Questions on the material
a) According to the text about the Notre Dame film, in which states was the film shot?
b) Summarize the text about the Notre Dame film in two sentences.
Text passage section start
Also recorded in the film are performances of various Notre Dame fight songs by the Notre Dame Glee Club.

Production
Ruettiger decided to sell his story in 1986 and wanted Pizzo to write a script. Pizzo initially refused as he hated Notre Dame and didn't want anything to do with them but Ruettiger managed to convince him to write it. The film was shot in Illinois and Indiana.

Historical accuracy
In reality, Coach Dan Devine had announced that Rudy would dress for the Georgia Tech game during practice a few days before. The dramatic scene in which Rudy's senior teammates laid their jerseys on Devine's desk in protest never happened. According to Ruettiger, Devine was persuaded to allow him to dress only after a number of senior players requested that he do so. Devine had agreed to be depicted as the "heavy" in the film for dramatic effect but was chagrined to find out the extent to which he was vilified, saying: "The jersey scene is unforgivable. It's a lie and untrue."

As a guest on The Dan Patrick Show on September 8, 2010, Joe Montana, who was an active member of the team when Ruettiger played in the Georgia Tech game, confirmed that the jersey scene never happened, stating: "It's a movie, remember. Not all of that is true...The crowd wasn't chanting, nobody threw in their jerseys. He did get in the ball game. He got carried off after the game."
Text passage section end
Record set section start
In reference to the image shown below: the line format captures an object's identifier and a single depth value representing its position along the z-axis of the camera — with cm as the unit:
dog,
Record set section end
Record set section start
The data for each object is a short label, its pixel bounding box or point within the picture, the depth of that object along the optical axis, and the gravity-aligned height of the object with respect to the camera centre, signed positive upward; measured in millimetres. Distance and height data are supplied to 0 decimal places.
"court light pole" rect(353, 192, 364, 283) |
Record set section end
Completed exercise
a) Illinois and Indiana.

b) Ruettiger sold his story in 1986 and persuaded a reluctant Pizzo, who hated Notre Dame, to write the script, and the film was shot in Illinois and Indiana. The film's scene where senior teammates protest by laying their jerseys on Coach Dan Devine's desk never happened, a point both Devine, who called it "a lie," and Joe Montana confirmed.